§ Exercise aim
What you return must match the listing below line for line, minus its pictures.

━━ Working data ━━

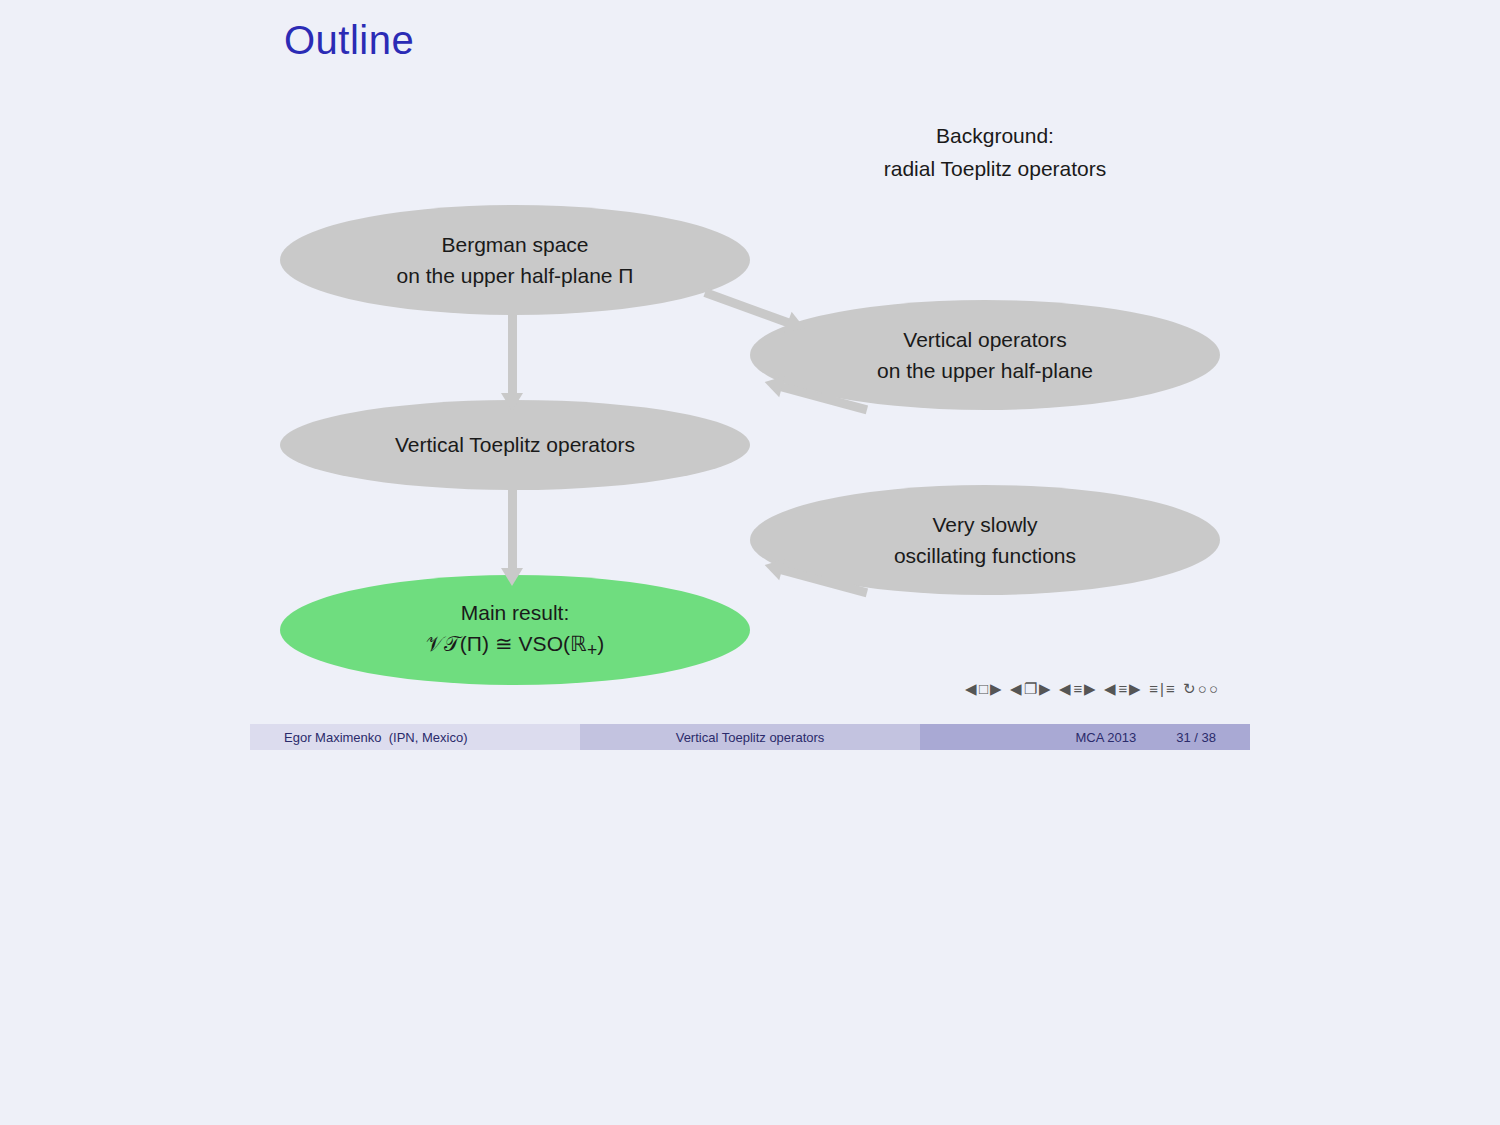Outline
Background:
radial Toeplitz operators
Bergman space
on the upper half-plane Π
Vertical operators
on the upper half-plane
Vertical Toeplitz operators
Very slowly
oscillating functions
Main result:
𝒱𝒯(Π) ≅ VSO(ℝ+)
◀□▶ ◀❐▶ ◀≡▶ ◀≡▶ ≡|≡ ↻○○
Egor Maximenko (IPN, Mexico)
Vertical Toeplitz operators
MCA 201331 / 38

━━━

§ Response to this task
Outline
Background:
radial Toeplitz operators
Bergman space
on the upper half-plane Π
Vertical operators
on the upper half-plane
Vertical Toeplitz operators
Very slowly
oscillating functions
Main result:
𝒱𝒯(Π) ≅ VSO(ℝ+)
◀□▶ ◀❐▶ ◀≡▶ ◀≡▶ ≡|≡ ↻○○
Egor Maximenko (IPN, Mexico)
Vertical Toeplitz operators
MCA 201331 / 38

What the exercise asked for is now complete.